みつ夫は真剣を見てビビり、その場を離れようとするが、みつ夫の脚力では忍者から逃れることはできない。うまく間違った道順を伝えて巻くことには成功するのだが、忍者はたまたま遭遇した小池さんから「パーマンなら須羽家に行けばわかる」と聞いてしまう。

猿蚤は頭が少々悪そうだが、屋根の上をぴょんぴょんと飛んで行くなど、忍者としての腕前は本物であるようだ。


みつ夫の部屋。みつ夫はコピーロボットに猿蚤のことを話す。ひょっとしたら変人かも、などと言っていると、屋根からスーッと猿蚤が現れる。驚くみつ夫たちだが、猿蚤も、見分けのつかないみつ夫とコピーが二人で座っているので、「鮮やかな分身の術。さては貴公も忍者であったか」と驚嘆する。

「分身の術はパーマンがかけたのだ」と適当に話を濁そうとするのだが、「パーマンはそれほど優れた人物か」と、逆に感心の度合いを深めてしまう。こうなると、猿蚤は、果し合いをするまで諦めつもりはないようである。。


それでも「パーマンは宇宙旅行に出掛けて不在」などと言ってお引き取りを願うのだが、「どうせ暇だから」と部屋で寝転がってしまう。ただそのままゆっくりしてくれればまだいいのだが、みつ夫のパパが帰ってくると、パーマンだと勘違いして切りかかろうとしてしまう。

なお、この時にみつ夫のママが猿飛を見て、

「パーマンがうちへ出入りするようになって、変なお客は増えて困るわ」

と機嫌を悪くする。本作に限らずみつ夫のママは、パーマンのことがあまり好きではない様子なのだが、これにはきちんとした理由がある。記事化しているので、もしよろしければこちらも是非。


猿蚤鳥助は、どんどんと気持ちが昂っていき、部屋の中で手裏剣を大量に飛ばしたり、部屋中を駆け回るなどの訓練を始めてしまう。あまりにうるさくするので、機嫌の悪いママから「いい加減にしないと怒るわよ」と、完全に怒った口調で注意されてしまう。

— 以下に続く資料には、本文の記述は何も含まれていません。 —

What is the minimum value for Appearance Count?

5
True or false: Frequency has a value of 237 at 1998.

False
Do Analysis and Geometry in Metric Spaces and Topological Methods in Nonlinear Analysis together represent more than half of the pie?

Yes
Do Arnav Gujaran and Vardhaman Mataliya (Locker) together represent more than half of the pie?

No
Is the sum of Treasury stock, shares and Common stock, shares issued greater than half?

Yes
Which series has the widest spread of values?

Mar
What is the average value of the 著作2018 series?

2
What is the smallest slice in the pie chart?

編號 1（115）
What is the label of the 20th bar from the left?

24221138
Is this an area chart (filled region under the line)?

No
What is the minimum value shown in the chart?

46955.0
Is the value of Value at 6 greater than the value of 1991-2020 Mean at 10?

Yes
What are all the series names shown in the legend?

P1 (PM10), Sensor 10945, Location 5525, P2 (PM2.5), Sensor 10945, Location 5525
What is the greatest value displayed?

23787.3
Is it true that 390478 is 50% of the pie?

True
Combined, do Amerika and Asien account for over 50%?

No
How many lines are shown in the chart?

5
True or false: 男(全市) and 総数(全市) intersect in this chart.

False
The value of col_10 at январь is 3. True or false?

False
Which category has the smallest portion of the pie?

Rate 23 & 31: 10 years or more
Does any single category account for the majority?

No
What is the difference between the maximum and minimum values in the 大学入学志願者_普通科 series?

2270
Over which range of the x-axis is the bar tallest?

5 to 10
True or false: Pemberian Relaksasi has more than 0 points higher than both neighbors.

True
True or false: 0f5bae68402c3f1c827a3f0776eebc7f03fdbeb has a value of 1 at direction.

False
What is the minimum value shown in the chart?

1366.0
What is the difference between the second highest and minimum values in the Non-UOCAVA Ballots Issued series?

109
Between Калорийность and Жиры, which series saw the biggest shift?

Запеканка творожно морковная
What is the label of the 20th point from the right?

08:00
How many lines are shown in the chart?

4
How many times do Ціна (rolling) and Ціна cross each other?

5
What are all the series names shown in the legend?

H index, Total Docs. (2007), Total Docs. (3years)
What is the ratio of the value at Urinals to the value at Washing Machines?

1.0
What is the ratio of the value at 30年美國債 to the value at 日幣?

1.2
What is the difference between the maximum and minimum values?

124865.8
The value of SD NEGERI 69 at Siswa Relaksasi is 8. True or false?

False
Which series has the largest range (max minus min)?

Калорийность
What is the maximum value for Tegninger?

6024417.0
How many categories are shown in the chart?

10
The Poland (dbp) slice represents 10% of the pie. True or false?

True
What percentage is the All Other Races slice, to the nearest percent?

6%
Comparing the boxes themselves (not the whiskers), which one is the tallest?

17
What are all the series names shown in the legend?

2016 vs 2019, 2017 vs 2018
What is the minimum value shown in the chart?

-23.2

忍者よりママが怖いみつ夫。意を決して、忍者とひと試合して追い返そうと考える。パーマンの姿になって猿蚤の前に参上し、裏の空き地で試合をしようと伝える。

かくして、パーマンVS.忍者の名勝負が幕を開ける・・!


パーマンは空を飛べるし腕力もある。普通に戦えば一方的に勝てそうなのだが、忍者もさるもの、パーマン顔負けの能力を発揮する。まず、宙を舞いながら真剣を振り回し、気がつくとパーマンのシャツの真ん中だけが切り取られる。

手裏剣を投げつけてくるが、それをパーマンは木で受け止め、その木を引っこ抜いて、ぶん回すがヒョイとかわされてしまう。どこから持ち出したか謎だが、槍を投げつけてきて、これがパーマンマントを貫いてしまう。

マントが取れてしまい、パーマンは完全に劣勢。真剣を振り回して追いかけられ、たまらずパーマンはバッジで二号にヘルプを求める。ウキキーと即座に飛んでくるパーマン二号(ブービー)。


威勢の良かった猿蚤だったが、パーマン2号が猿だと知ると、急に刀を置いて、ガバと手をつく。そして、

「もしやあなたは、大先輩の猿飛佐助様では・・・」

と言い出し、「自分を弟子にしてくれ」とお願いしてくる。よく分からないが誉められていい気分となったブービーは、「イーイー」と二つ返事で弟子入りを認める。

なお、当たり前のことだが、猿飛佐助は猿ではない。真田十勇士の一人とされる忍術使いのこと。モデルがいたかもとされているが、実在性はともかく、忍者マンガや小説ではお馴染みのメジャーな忍者である。


「調子に乗るなよ」とパーマンはブービーに釘をさすが、猿蚤が「黙れ!先生に無礼であろう」と言って剣の切っ先を向けてくる。たまらず逃げ出すパーマン。対するブービーは、すっかり師匠気分のご様子。

ところが、パーマン二号の住み家は、「旧パーマン」においては動物園。猿蚤は「ここに住んでおられるのでござるか」と、檻の中で大困惑するのであった。


当時のメジャーなヒーローだった忍者とパーマンが一戦交える夢の企画。勝負としては、忍者がだいぶ健闘していたのは、「ハットリくん」に配慮したのか、そうではないのか・・・。